Lo scorso 7 gennaio i fatti di Washington hanno fatto irruzione nei notiziari di tutto il mondo, lasciandoci increduli e per certi versi sgomenti di fronte a quanto stava accadendo.
Tra le conseguenze dell’ingresso dei manifestanti con la forza a Capitol Hill vanno menzionati la tragica perdita di vite umane e la percezione che la spaccatura emersa nella società, non solo americana, è molto più profonda e difficile da risanare di quanto creduto.
Non è compito del team Giurismatico dare un giudizio politico rispetto all’accaduto, ma una delle conseguenze di questi fatti, ovvero la chiusura di tutti gli account social del Presidente in carica degli Stati Uniti, è uno spunto per riflettere su alcuni temi della cittadinanza digitale, argomento che ci sta molto a cuore e che osserviamo da sempre con particolare attenzione.
La maggior parte delle persone oggi ha uno o più profili censiti all’interno dei social network, e per creare la propria identità digitale ciascuno ha dovuto – più o meno consapevolmente – accettare le regole che le varie piattaforme propongono prima di far accedere chiunque alla propria piazza virtuale. Nel caso in cui non vengano rispettate le regole esposte, i gestori delle piattaforme hanno il potere di bannare il soggetto dalla propria piattaforma. In questo caso però le maggiori piattaforme di messaggistica e comunicazione, cominciando da Twitter, seguita poi da Facebook, Instagram e Youtube, hanno tutte provveduto a bloccare i profili di Donald Trump, di fatto riducendolo al silenzio.
Per la società odierna impedire l’accesso alla piazza virtuale è un fatto analogo a quanto avveniva nelle città-stato dell’antica Grecia tramite l’ostracismo: si impedisce a qualcuno di partecipare all’assemblea perché ritenuto pericoloso per la sicurezza dello stato stesso, esiliandolo dalla polis, estromettendolo dalla comunità.
Poco cambia se invece di scrivere il nome su un frammento di terracotta si manda una PEC o altra comunicazione ufficiale.
Tra tutti gli studiosi che si occupano di questi temi, il prof. Luciano Floridi ha recentemente definito la cittadinanza digitale come la capacità di ogni individuo di partecipare alla società online, e che deve essere intesa come un’estensione, o per meglio dire una trasformazione, della cittadinanza tradizionale: è quell’insieme di diritti e doveri che, grazie al supporto di una serie di strumenti e servizi, mira a semplificare il rapporto tra cittadini, imprese e pubblica amministrazione tramite le tecnologie digitali. Ma chi stabilisce le regole di questa cittadinanza digitale? Possono essere i fornitori dei servizi a stabilire le regole oppure queste devono essere stabilite dal legislatore? Appare infatti evidente che senza una regolamentazione chiara la cittadinanza digitale non sia più una opportunità, e la rete può trasformarsi un luogo virtuale in cui ciascuno decide le regole del proprio perimetro.

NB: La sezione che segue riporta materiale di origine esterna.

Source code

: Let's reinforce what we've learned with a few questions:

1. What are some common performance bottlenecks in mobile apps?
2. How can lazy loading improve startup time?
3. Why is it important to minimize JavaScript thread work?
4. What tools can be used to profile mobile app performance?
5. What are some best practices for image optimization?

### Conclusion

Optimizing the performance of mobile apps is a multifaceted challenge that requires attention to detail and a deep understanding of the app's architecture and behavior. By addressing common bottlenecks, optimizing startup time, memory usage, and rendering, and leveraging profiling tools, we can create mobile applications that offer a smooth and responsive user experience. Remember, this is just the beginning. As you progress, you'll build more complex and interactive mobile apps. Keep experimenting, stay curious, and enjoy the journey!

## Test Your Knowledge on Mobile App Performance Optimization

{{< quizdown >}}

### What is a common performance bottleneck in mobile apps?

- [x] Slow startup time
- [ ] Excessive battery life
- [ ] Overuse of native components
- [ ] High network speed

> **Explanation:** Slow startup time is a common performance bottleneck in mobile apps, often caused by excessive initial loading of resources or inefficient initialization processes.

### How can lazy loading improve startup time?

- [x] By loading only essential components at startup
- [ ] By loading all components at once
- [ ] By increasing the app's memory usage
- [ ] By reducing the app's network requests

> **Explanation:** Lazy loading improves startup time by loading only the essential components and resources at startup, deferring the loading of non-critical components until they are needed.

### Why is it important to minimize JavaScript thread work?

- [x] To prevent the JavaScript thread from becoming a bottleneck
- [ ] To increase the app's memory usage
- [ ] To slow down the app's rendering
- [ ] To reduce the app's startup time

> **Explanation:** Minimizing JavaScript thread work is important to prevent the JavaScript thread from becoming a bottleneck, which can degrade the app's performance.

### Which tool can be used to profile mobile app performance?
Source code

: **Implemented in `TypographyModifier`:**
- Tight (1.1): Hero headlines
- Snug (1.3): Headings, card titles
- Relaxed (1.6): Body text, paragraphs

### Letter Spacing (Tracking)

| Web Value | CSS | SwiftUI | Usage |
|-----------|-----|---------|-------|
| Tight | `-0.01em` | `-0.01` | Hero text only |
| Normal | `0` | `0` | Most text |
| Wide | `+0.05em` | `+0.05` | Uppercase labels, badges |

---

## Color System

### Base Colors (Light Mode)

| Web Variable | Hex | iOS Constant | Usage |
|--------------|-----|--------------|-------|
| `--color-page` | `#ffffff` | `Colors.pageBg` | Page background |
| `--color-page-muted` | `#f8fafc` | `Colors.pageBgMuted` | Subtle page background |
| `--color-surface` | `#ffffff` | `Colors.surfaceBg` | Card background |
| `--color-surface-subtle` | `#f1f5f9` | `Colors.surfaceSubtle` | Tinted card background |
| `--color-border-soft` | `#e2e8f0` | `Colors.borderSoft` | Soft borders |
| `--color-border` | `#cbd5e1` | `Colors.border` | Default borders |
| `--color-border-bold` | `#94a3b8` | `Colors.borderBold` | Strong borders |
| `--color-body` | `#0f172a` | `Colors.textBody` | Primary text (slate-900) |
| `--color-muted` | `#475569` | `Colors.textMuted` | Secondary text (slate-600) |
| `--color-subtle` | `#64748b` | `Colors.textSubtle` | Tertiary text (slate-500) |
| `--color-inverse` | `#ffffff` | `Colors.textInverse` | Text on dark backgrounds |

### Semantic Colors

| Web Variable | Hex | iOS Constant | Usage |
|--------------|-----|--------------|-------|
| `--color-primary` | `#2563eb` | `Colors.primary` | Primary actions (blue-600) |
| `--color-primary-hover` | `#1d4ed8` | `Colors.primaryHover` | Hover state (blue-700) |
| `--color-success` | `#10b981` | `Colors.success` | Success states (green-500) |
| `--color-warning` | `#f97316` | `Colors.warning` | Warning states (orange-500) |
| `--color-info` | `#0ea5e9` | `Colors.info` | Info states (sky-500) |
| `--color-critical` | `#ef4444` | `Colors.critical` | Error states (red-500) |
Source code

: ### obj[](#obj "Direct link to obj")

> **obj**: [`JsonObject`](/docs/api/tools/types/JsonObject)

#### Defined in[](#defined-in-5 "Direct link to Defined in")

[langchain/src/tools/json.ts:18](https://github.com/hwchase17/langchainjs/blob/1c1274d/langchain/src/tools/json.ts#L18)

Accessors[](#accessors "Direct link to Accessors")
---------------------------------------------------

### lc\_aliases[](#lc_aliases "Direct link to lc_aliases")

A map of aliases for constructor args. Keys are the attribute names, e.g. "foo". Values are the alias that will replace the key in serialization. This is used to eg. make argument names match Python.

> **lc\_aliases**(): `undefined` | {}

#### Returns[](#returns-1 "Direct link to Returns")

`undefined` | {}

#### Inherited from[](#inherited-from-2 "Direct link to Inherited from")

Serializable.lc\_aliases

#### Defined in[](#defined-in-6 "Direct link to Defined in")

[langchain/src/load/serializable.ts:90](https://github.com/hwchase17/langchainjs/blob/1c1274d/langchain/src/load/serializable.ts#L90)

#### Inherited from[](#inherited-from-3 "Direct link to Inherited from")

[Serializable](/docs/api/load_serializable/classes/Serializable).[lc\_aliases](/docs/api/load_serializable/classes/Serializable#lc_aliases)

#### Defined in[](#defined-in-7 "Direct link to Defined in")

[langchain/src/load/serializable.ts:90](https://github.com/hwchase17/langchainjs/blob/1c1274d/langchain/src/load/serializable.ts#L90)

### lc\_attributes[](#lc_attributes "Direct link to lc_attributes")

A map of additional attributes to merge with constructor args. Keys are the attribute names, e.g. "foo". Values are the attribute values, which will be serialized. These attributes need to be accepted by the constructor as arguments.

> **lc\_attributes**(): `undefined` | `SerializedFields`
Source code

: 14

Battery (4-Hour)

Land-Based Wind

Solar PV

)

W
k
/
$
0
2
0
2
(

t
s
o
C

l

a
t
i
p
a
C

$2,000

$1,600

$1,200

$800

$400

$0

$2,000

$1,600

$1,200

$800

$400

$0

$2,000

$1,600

Sarebbe inoltre auspicabile e necessario avviare una riflessione sui motivi che hanno condotto gli Stati a demandare a degli enti privati le possibilità di interazione sociale, ben prima della pandemia di Covid 19. Senza interrogarsi su questo la tecnologia, oggi alla portata di tutti, rischia di essere uno strumento con cui, invece che puntare all’inclusione e all’innovazione, si continuano a veicolare messaggi che amplificano le spaccature della società.
Prova ne sono le recenti dichiarazioni di Andrew Torba, CEO del servizio di messaggistica on line Gab: in una recentissima intervista ha affermato di essere in contatto con il team del presidente Trump per l’apertura di un conto, di un servizio di messaggistica e di una piattaforma video. Gab sta aggiungendo fino a 700.000 nuovi utenti al giorno, ha affermato Torba, e ha avuto più di 40 milioni di visitatori unici nell’ultima settimana. Questo vuol dire che, nell’impossibilità di utilizzare i “vecchi” sevizi, potrebbe nascerne uno nuovo tramite cui determinati messaggi potrebbero continuare ad essere veicolati senza controllo, proprio perché il nuovo servizio non appartiene a quelli che hanno già autonomamente provveduto a silenziare determinati soggetti.
Cosa potrebbe impedire il realizzarsi di questo scenario? Cosa può impedire la nascita del risentimento dei nuovi Alcibiade dell’era dei social? Solo colmare il vuoto regolamentatorio, non con iniziative di singoli, per quanto influenti, ma tramite provvedimenti che riaffermino la centralità della legge.